A good hip-hop gig used to be a rare occurrence in Manchester, but over the past 12 months or so we have seen visits from some of the best underground MCs ever to grace the mic. In shows of various size and venue, there have been shows by Jedi Mind Tricks, MF Doom, Souls of Mischief and Del the Funky Homosapien amongst others. This welcome explosion of great live hip-hop is no better exemplified than a recent gig with the jaw-dropping line-up of Rakim, De la Soul, Mos Def & Talib Kweli (aka Blackstar).
I must admit that when I first saw this announced I called up many of my friends to scream down the phone about it. However the rather steep ticket price (£33) seemed to put even hardened fans off. As it turned out the gig was downsized from the Apollo to the Academy, and even then was only just over half-full. I believe it was also the poor advance ticket sales which meant the show came to Manchester without De la Soul, even though they had all performed in London the night before. Now although this was a huge disappointment, indeed some fans I spoke to had only come for De La Soul, they were the only act on the bill I had seen already, and also the act which frequents the UK most, so I'm not going to lament it too much that we were left with 'only' Rakim & Blackstar alongside local support from Murkage Cartel.
Murkage are a Manchester based electronic music collective, formed from the night of the same name. Dubstep, Grime, UK Funky & UK Garage all inform their brand of punk-rap. They have built up quite a following already and have received big support for their debut single 'Paperweight'. Their live show was like a hurricane, a relentless force of beats, basslines and four MCs truly going for it. The crowd, possibly more used to the laid back side of hip-hop, take a while to warm to these guys but by the time they exit the stage, I'd guess you could say they had made a fair few new fans.
After that truly-modern slice of rap we go back, way back, to a man whom many will have in their Top 5 MCs, and who is an influence on all the hip-hop ever made since (and anyone who says otherwise is a liar- straight up). Rakim, the Microphone Fiend, is in Manchester for the first time in over 15 years. We learn later that he doesn't fly, so he got a boat over from the US for these shows! We're not here for stories though and Rakim doesn't let the fans down with his set. His flow is as slick and laid back as it is on a record, a true professional at work. He brings with him brand new material plus a lively 'left side vs right side' shouting battle, but what we’re all here for is the Eric B produced classics and we certainly get those too, 'I Ain't No Joke', 'You Know I Got Soul' and 'Paid In Full' all gracing the set-list. Altogether pretty hard to top!
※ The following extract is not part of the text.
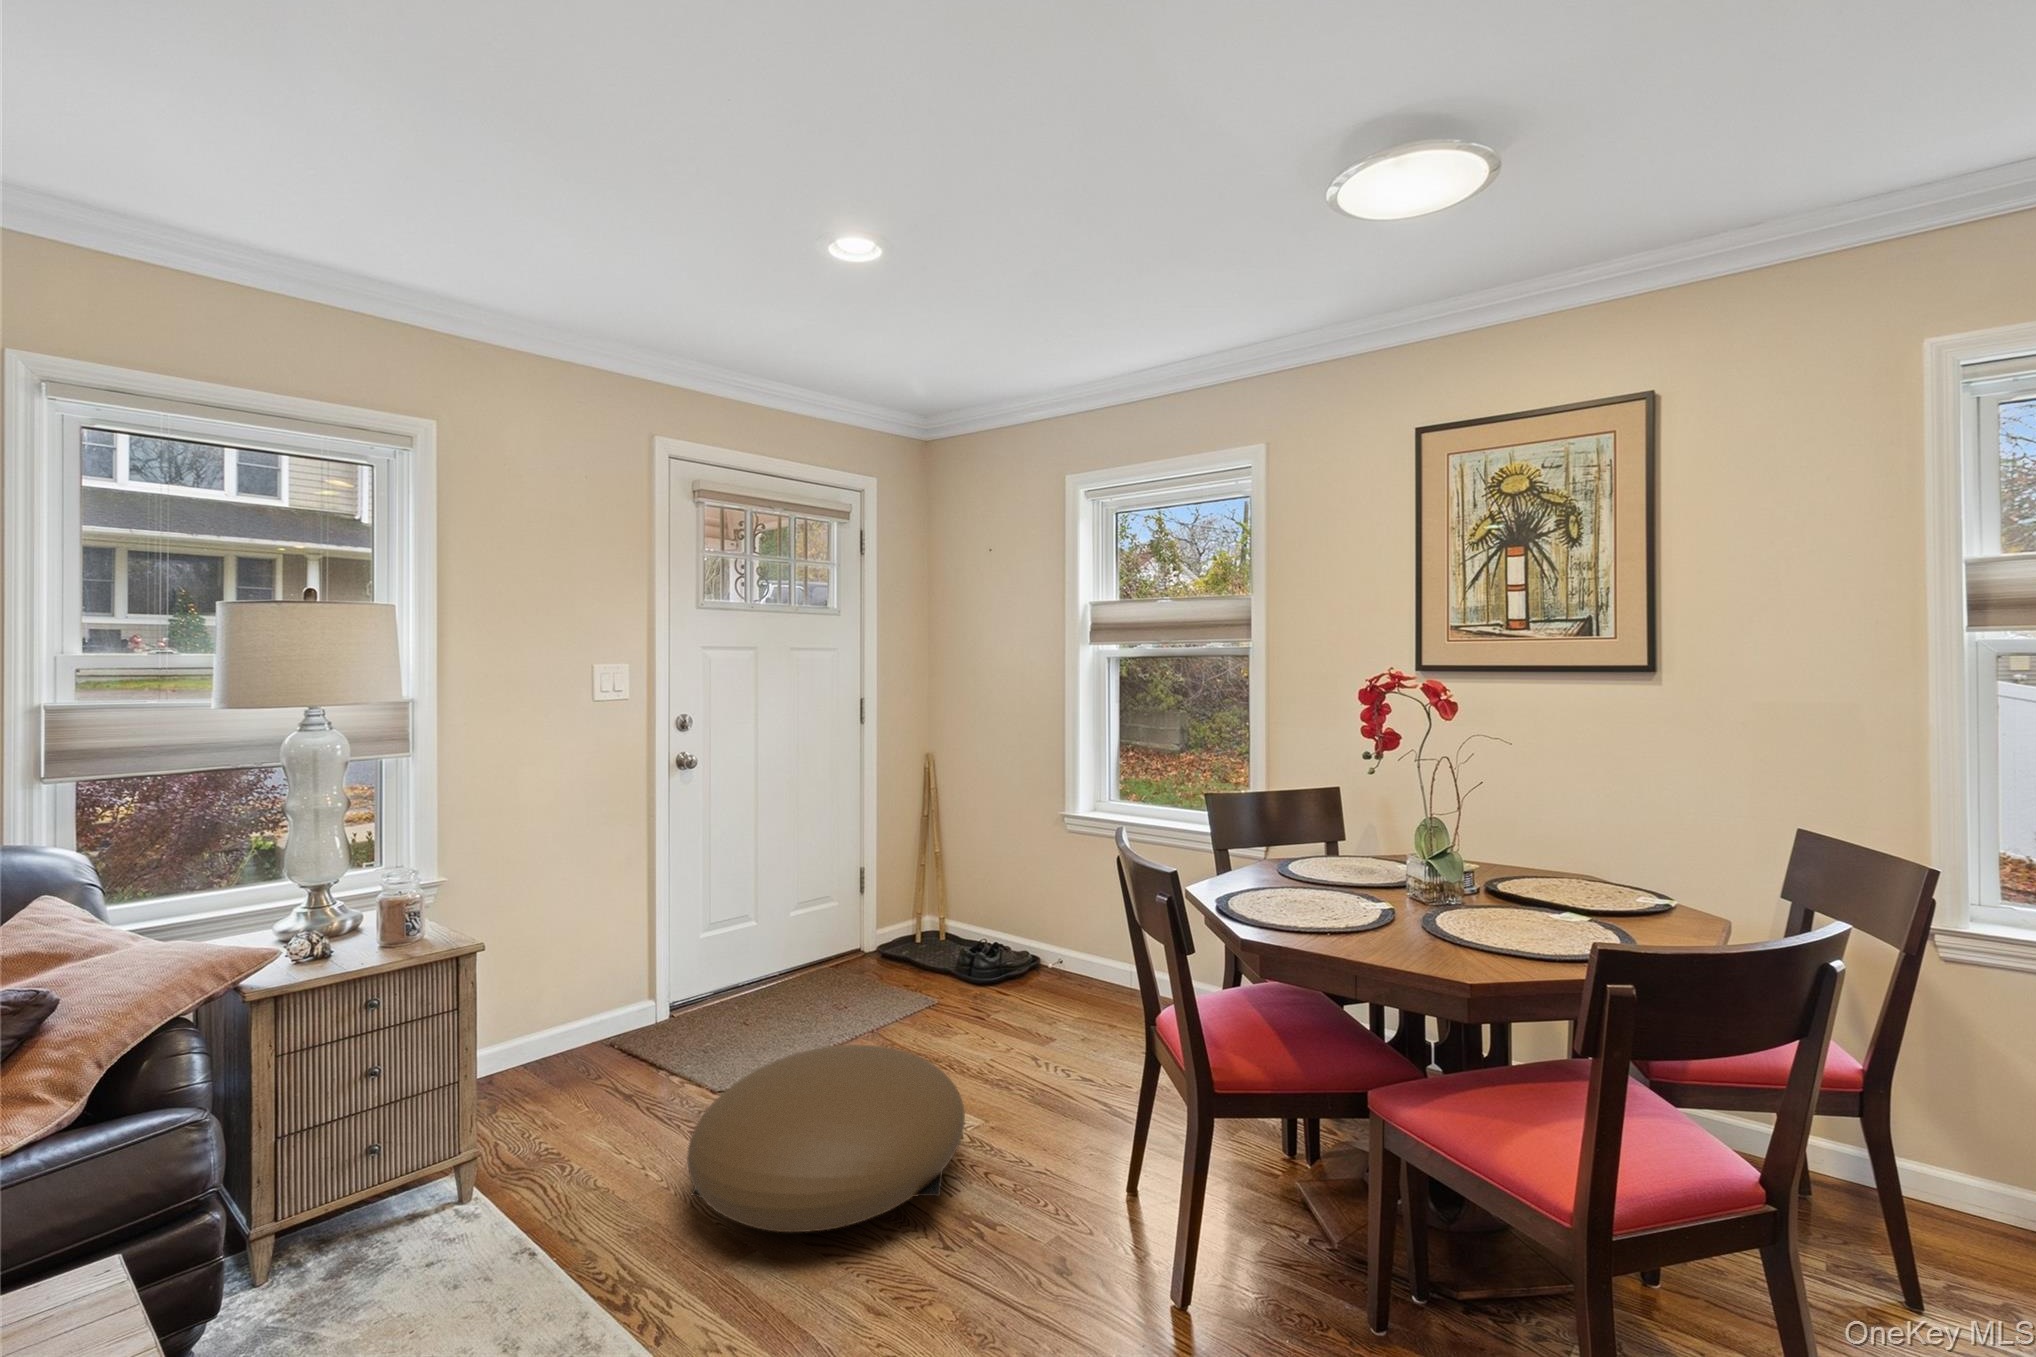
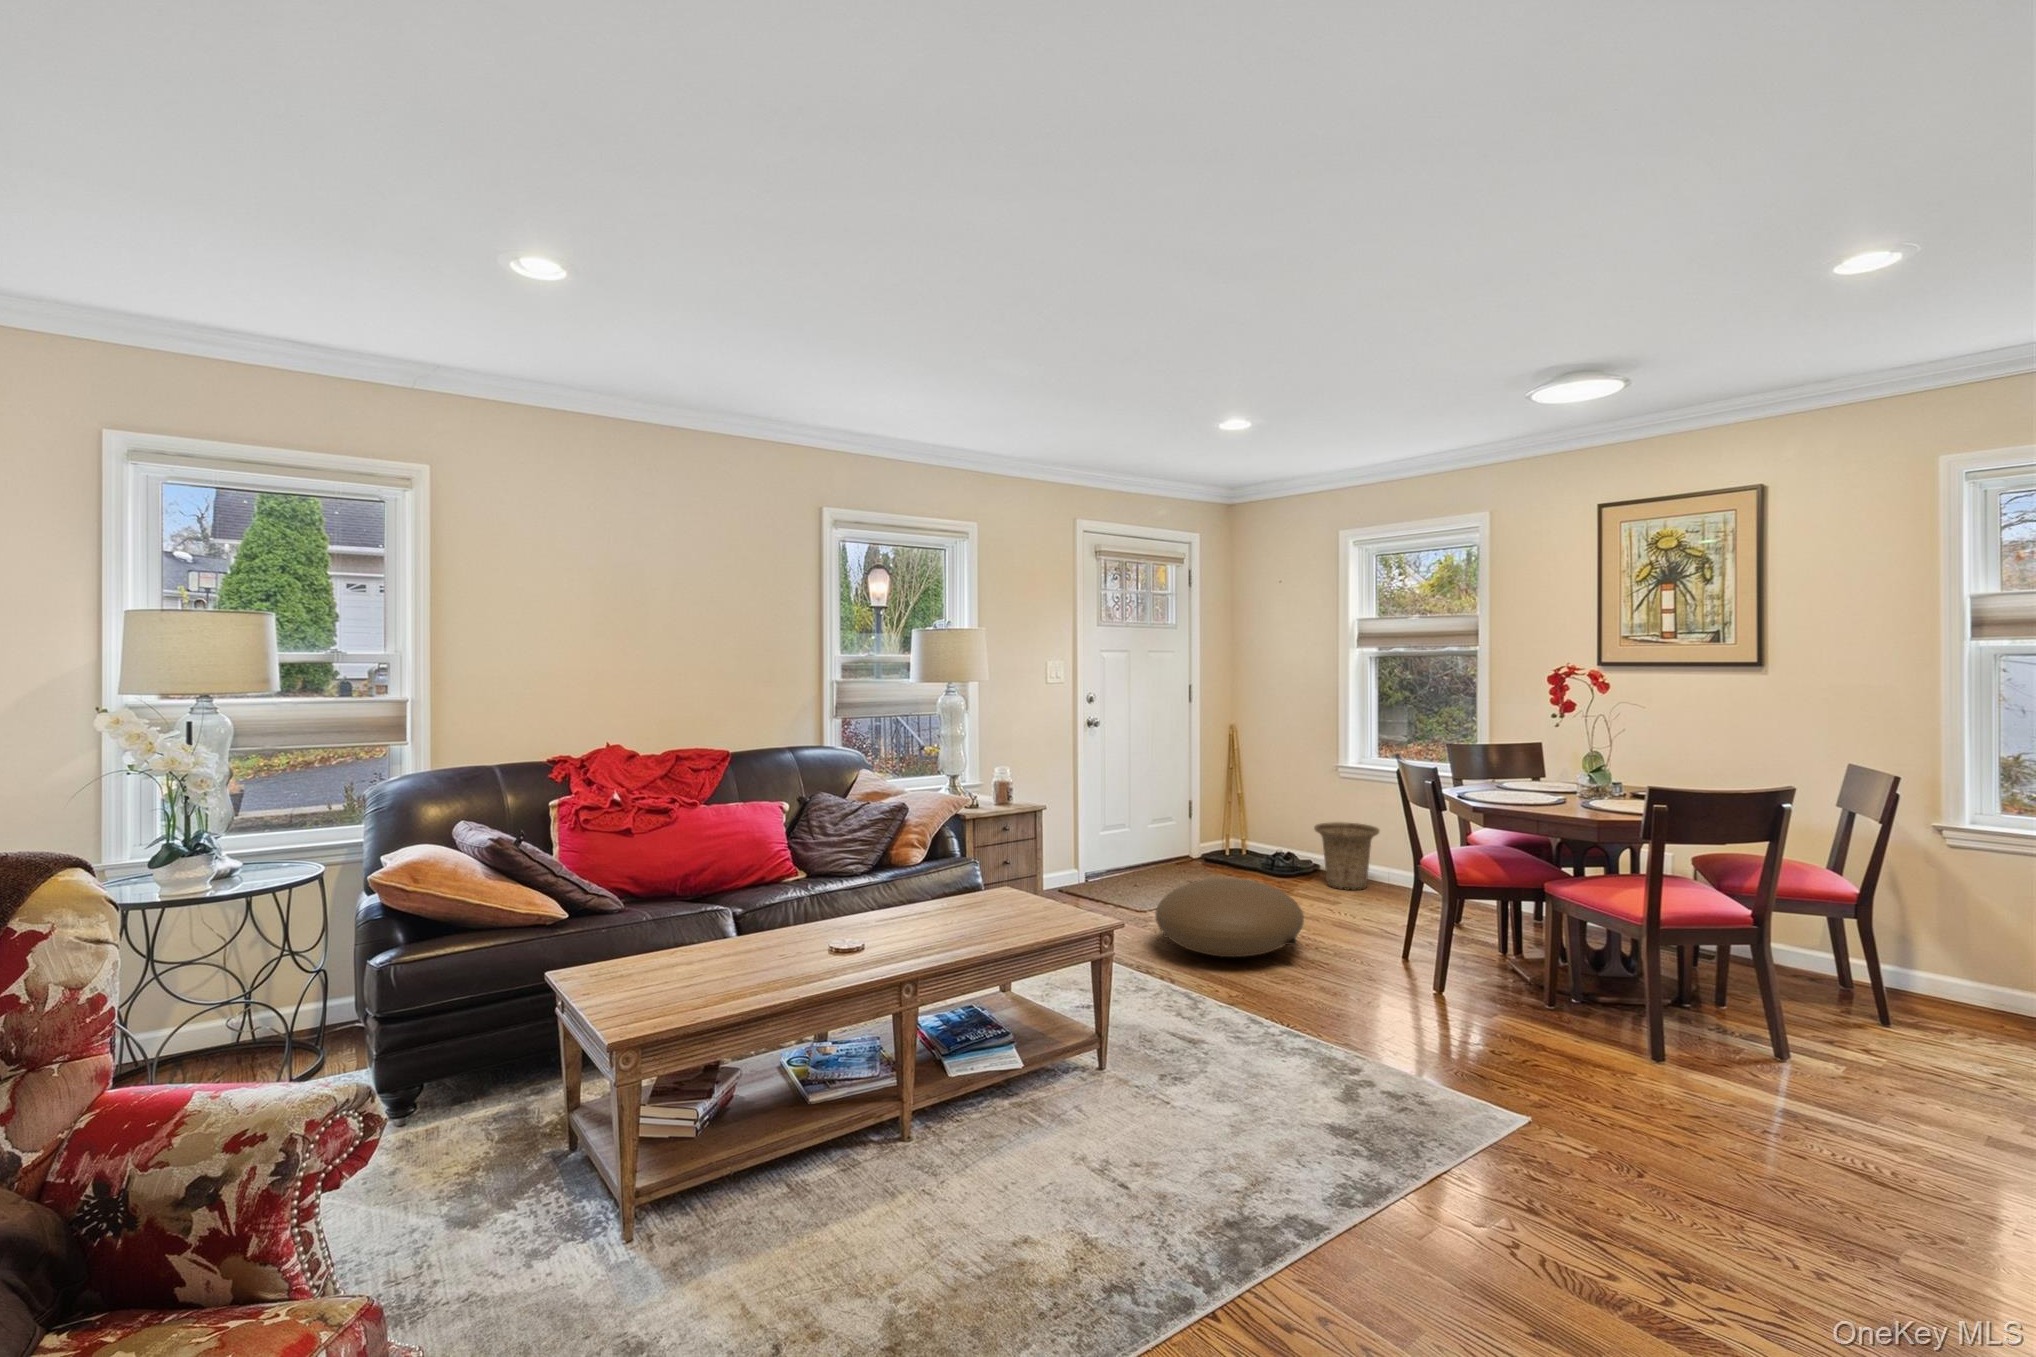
basket: none [1025,899,1117,1006] -> present [1314,822,1379,890]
If anyone could try and top a show like that, however, few would bet against Blackstar. Mos Def & Talib Kweli are both incredible artists in their own right, producing many classic tracks inflected with intelligence & social awareness, but when they come together a new kind of monster is produced. They bounce off each other effortlessly, as if two halves of the same mind. Classic hits from their debut LP like 'Definition' go down a storm. Newer cuts like 'Supreme Supreme' are just as well received, demonstrating both their lasting appeal and their fans dedication. We get solo songs from both artists, including a personal favourite in Kweli's 'Get By' (you remember, when Kanye West just kept quiet and produced great beats?). It is plainly obvious that these two are great friends and love performing together. It's only testament to their quality output when you think that they could have played on for hours and still managed to miss out one of your favourite tracks and, it has to be said that, while there's always going to be a 'I wish they'd have played...' in every fans head afterwards, this show leaves few stones unturned and remains a true demonstration of all that's great about hip hop.